Tidak ada batasan minimal untuk masa nifas, jikalau seorang wanita telah suci dari nifas setelah melahirkan meskipun hanya beberapa hari, maka dia harus mandi, shalat dan puasa.

Syeikh Ibnu Utsaimin Rahimahullah berkata, “Kapanpun seorang wanita telah suci, meskipun satu hari atau beberapa hari setelah melahirkan, maka dia sudah menjadi suci dan diwajibkan melaksanakan shalat, puasanya pun sah, suaminya juga boleh berhubungan intim dengannya.” (Fatawa Nur ‘Ala Darb/Ibnu Utsaimin)

Masa suci –dari haid ataupun nifas- bisa diketahui dengan salah satu dari dua tanda berikut ini:

  1. Keluarnya lendir putih
  2. Mengering dan tidak ada bekas darah atau flek kekuningan atau kecoklatan

Kedua:

Keluarnya bercak darah tersebut setelah suci dari nifas tidak dianggap sebagai darah nifas, atas dasar itulah maka seorang wanita tetap melaksanakan shalat, berpuasa dalam kondisi seperti itu.

Disebutkan di dalam Fatawa Lajnah Daimah, edisi kedua (4/259), “Seorang istri telah melahirkan pada hari ke-9 dari bulan Ramadhan, sembilan hari kemudian darah nifasnya berhenti, maka dia mandi dan mulai melaksanakan shalat dan puasa, namun ia memperhatikan setiap masuk malam hari dia melihat ada tetesan darah yang keluar, akan tetapi pada siang hari tidak ada darah sedikitpun, maka bagaimanakah hukumnya ?, apakah shalat dan puasanya tetap sah?”

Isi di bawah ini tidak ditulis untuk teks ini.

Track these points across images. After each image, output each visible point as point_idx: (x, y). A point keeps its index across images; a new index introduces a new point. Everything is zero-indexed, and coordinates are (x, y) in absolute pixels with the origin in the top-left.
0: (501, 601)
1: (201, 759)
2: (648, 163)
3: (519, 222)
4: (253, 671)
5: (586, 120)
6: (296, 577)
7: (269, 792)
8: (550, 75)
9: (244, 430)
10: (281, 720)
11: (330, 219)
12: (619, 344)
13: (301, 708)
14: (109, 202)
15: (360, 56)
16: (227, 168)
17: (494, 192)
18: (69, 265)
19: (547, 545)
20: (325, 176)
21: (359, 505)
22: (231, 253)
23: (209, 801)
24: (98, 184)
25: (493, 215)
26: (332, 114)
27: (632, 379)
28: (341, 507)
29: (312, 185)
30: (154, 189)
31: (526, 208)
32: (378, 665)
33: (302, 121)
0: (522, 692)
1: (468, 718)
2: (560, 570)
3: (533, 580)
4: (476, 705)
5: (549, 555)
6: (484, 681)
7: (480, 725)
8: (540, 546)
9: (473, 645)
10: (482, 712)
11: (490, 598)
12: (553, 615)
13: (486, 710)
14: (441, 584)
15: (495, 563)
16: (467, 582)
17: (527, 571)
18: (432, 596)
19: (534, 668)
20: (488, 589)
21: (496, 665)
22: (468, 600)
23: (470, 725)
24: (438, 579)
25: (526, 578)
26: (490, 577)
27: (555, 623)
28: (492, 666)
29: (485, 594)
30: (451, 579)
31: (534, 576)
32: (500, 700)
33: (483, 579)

Beliau menjawab, “Jika seorang wanita telah bersuci, ia yakin bahwa dirinya sudah suci dari haid atau nifas. Tanda suci dari haid adalah dengan keluarnya cairan bening, yaitu; air bening yang tidak asing lagi bagi seorang wanita, maka jika setelah bersuci keluar lagi flek kecoklatan, kekuningan, bercak, atau lembab (basah), maka semua itu bukanlah termasuk haid dan tidak menghalanginya dari shalat, puasa, berhubungan suami istri; karena bukan darah haid. Ummu ‘Athiyah berkata, ‘Kami dahulu tidak menghiraukan flek kekuningan atau kecoklatan (tidak termasuk haid).'” (Riwayat Bukhori. Abu Daud menambahkan, “Setelah masa suci”, Dan sanadnya shahih)

Atas dasar itulah maka pendapat kami, “Semua apa yang terjadi (yang keluar) setelah masa suci yang sudah diyakini kesuciannya, maka hal itu tidak membahayakan seorang wanita dan tidak menghalanginya untuk mendirikan shalat, melaksanakan puasa dan berhubungan intim dengan suaminya. Namun wajib baginya untuk tidak tergesa-gesa sampai benar-benar suci terlebih dahulu; karena sebagian wanita jika darahnya sudah mengering, ia segera mandi untuk bersuci padahal belum melihat tanda kesucian, oleh karena itu dahulu wanitanya para sahabat mereka bertanya kepada Ummul Mukminin ‘Aisyah –radhiyallahu ‘anha- dengan membawa “kursuf” (kapas/pembalut yang masih ada darahnya), maka beliau berkata kepada mereka: “Jangan terburu-buru sampai kalian melihat cairan putih bening.”